Commenter Steven doesn’t like using ‘practical’ as a criteria to decide what gets taught in science education:

People routinely critique research (like mine!) because they don’t believe it or think it’s practical.  But as to whether something should be taught … I still think that ‘practical’ is a misleading idea.  I’ll use medical examples to stick to a theme:  teaching nurses to use Wordperfect 5.1 and DOS might have been a supremely practical idea in 1989, but these days it would be hopelessly outdated.  What’s practical today is outdated tomorrow (next-gen sequencing today, who knows what tomorrow?)…

You could also ask that fundamental skills be applicable in a day-to-day work environment, which (I believe) is where much of the talk of ‘practical’ comes in.  This, too, has definitional challenges.  You could argue that obscure diseases, for example, should receive little attention because doctors will never see a case of them.  And then, you get a German doctor diagnosing cobalt intoxication because of something that he saw *on TV*. That’s why notions of ‘practical’ bug me:  there’s very often a counterexample on its way, you just haven’t seen it yet.

As someone who did his undergraduate thesis in numerical relativity–one of the most impractical and useless abstract and theoretical branches of physics–and who counts string theorists among his close friends, I appreciate that being practical isn’t everything in life. But even though it is a limited metric, it can’t be completely avoided when we think about science education.

Quantum Field Theory (QFT) was not required for all Stanford physicists. I’m sure there are creative examples where knowing QFT helps you in any field of physics. But the overwhelming majority of the time it is not that important. We can’t practically make grad students take 5 years of coursework, and we have to cut it off somewhere. And so we reasonably decide to nix QFT. Again, expedience, convenience and utility aren’t the only things that matter. But anyone who’s worked on course design will tell you they play a role.

Similarly, I’m sure there are examples where learning more physics would help doctors. Quantum mechanics, e.g., might help doctors better understand MRIs. But are we really going to force doctors to start wading through Griffiths? And if so, why stop there?

We cannot conceive of education in terms of possible counterexamples. As distasteful as some of us might find it, practical considerations play an important role.


  1. Great post, but I feel like I may have failed to make clear what I was saying. My point was that deciding what is and isn’t practical is challenging because a useful definition of ‘practical’ is slippery.
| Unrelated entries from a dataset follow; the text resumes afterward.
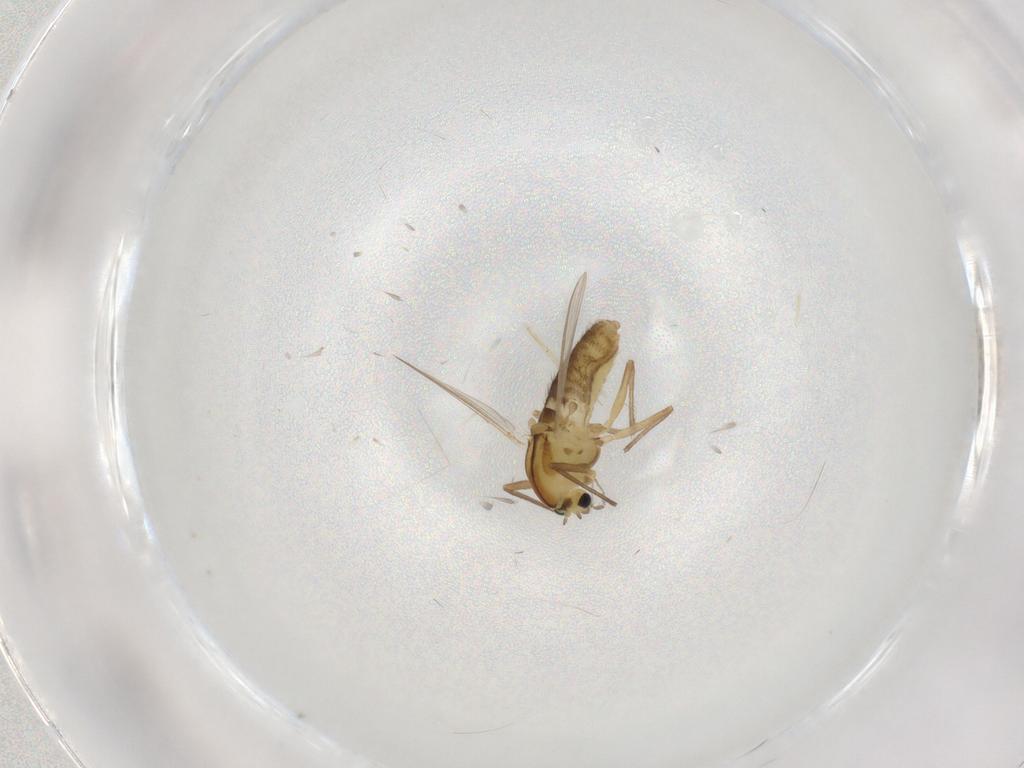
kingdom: Animalia
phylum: Arthropoda
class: Insecta
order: Diptera
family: Chironomidae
Even if you get all parties involved to agree on what’s ‘practical’ or allowable (sex education in schools, anyone?), what’s practical is a matter of context that you can’t predict. Teaching Riemannian geometry to a physicist in 1914 would have been ‘impractical’. In 1916, it would have been completely ‘practical’ ( I’m exaggerating a little for effect, but not so much that the point is invalid. The history of science is full of examples of things that suddenly acquired great practical significance.

    I’m not ideologically opposed to making decisions about what to teach based on criteria such as practicality. But people who honk on about ‘practical’ education rarely have a great idea of what that is, and it’s usually pretty easy to blow a hole in their operationalization of it . That’s why ‘practical’ bugs me. In conversations I’ve had on the topic, it’s usually more of a cover for the speaker’s biases and prejudices than a useful decision-making tool.

    1. Thanks for the comment and the link. I love the Reimannian geometry example. I agree that determining practicality is challenging, tricky, and not always obvious. But from my experience, all curricular decisions are. I was simply pointing out that it is one among many criteria and may be an important one depending on the context. To go back to medicine, I’ve heard med student complain about the insane amounts of basic science they have to learn, most of which they never use again. It seems to me that’s one field where considering practicality more strongly could bear fruit. But in either case I agree with you.

      I’m curious who you mean by “people who honk about ‘practical’ education.” In the educational literature I’ve read, it is a legitimate discussion. I guess if you’re talking about informal discussions. But I’d say that most such discussions (even among scientists) aren’t always well-informed.

      1. I’d be interested to hear your operational definition of practical (not just examples, but the actual criteria by which you decide one subject is ‘practical’ and another is not). Even in talking with you on this blog so far, I haven’t really seen a usable definition; it’s more of a Potter Stewart ‘I’ll know it when I see it’ affair.

        As to the people I’ve discussed this with, I’ve had conversations with a variety of people, ranging from creationists telling me that we shouldn’t teach evolution because it’s not practical (that was a fun time), to social conversations with teachers and parents about ‘practical’ (my wife is a primary teacher, and I’ve discussed the matter with her, her colleagues, and some of her parents), to discussions at the university level about curricular matters. If you have educational literature that has bearing on this, I’d love some links, especially to discussion about what actually constitutes a practical education.